European Shares Set For Positive Open

European stocks are likely to open higher on Monday amid reports that the Trump administration and congressional leaders are close to finalizing a support package worth about $300 billion for small businesses.

Asian markets dropped along with U.S. stock futures despite China cutting its benchmark lending rate by 20 basis points as expected.

The global death toll due to novel coronavirus has surpassed 1,65,000 with around 40,000 dead in the United States itself. Nearly 24 lakh people have been infected of the virus worldwide so far.

China should face “consequences” if it was found to have been “knowingly responsible” for the novel coronavirus outbreak, President Donald Trump said at a White House news conference on Saturday.

Vice president Mike Pence said that the U.S. would “make proper inquiries into this at the proper time.”

The World Bank urged countries to keep trade open, saying the crisis will likely
hit the poorest and most vulnerable countries and people the hardest.

IMF Managing Director Kristalina Georgieva warned that the world economy is now bound to suffer a “severe recession” in 2020.

Gold prices fell to a more than one-week low as the dollar firmed up ahead of a busy week of corporate earnings reports and economic data.

Oil extended its slide to reach its lowest level in more than two decades on expectations of weakening demand because of the Covid-19 pandemic.

In economic releases, U.K. house prices fell 0.2 percent in April amid coronavirus lockdown, property website Rightmove said.

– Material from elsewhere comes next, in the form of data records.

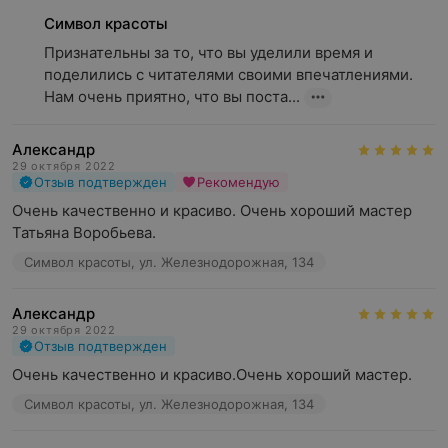
Символ красоты
Признательны за то, что вы уделили время и 
поделились с читателями своими впечатлениями. 
Нам очень приятно, что вы поста...
Александр
29 октября 2022
Отзыв подтвержден
Рекомендую
Очень качественно и красиво. Очень хороший мастер 
Татьяна Воробьева.
Символ красоты, ул. Железнодорожная, 134
Александр
29 октября 2022
Отзыв подтвержден
Очень качественно и красиво.Очень хороший мастер.
Символ красоты, ул. Железнодорожная, 134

The website said it was impossible to provide meaningful statistics on prices due to the lockdown.

Foreign trade and current account data from euro area are due later in the day, headlining a light day for the European economic news.

Across the Atlantic, reports on new and existing home sales, durable goods orders and consumer sentiment along with earnings from prominent companies such as IBM Corp., Coca-Cola, Netflix, AT&T, Intel, American Express and Verizon will be in focus this week.

U.S. stocks posted strong gains on Friday to reach their best closing levels in over a month after the White House released guidelines for states to reopen their economies and investors cheered promising early data related to a potential coronavirus treatment from Gilead Sciences.

The Dow Jones Industrial Average soared 3 percent, the tech-heavy Nasdaq Composite rallied 1.4 percent and the S&P 500 advanced 2.7 percent.

European markets joined a global rally on Friday, as investors brushed aside poor China growth data to focus on positive coronavirus headlines.

The pan European Stoxx 600 climbed 2.6 percent. The German DAX jumped 3.2 percent, France’s CAC 40 index surged 3.4 percent and the U.K.’s FTSE 100 added 2.8 percent.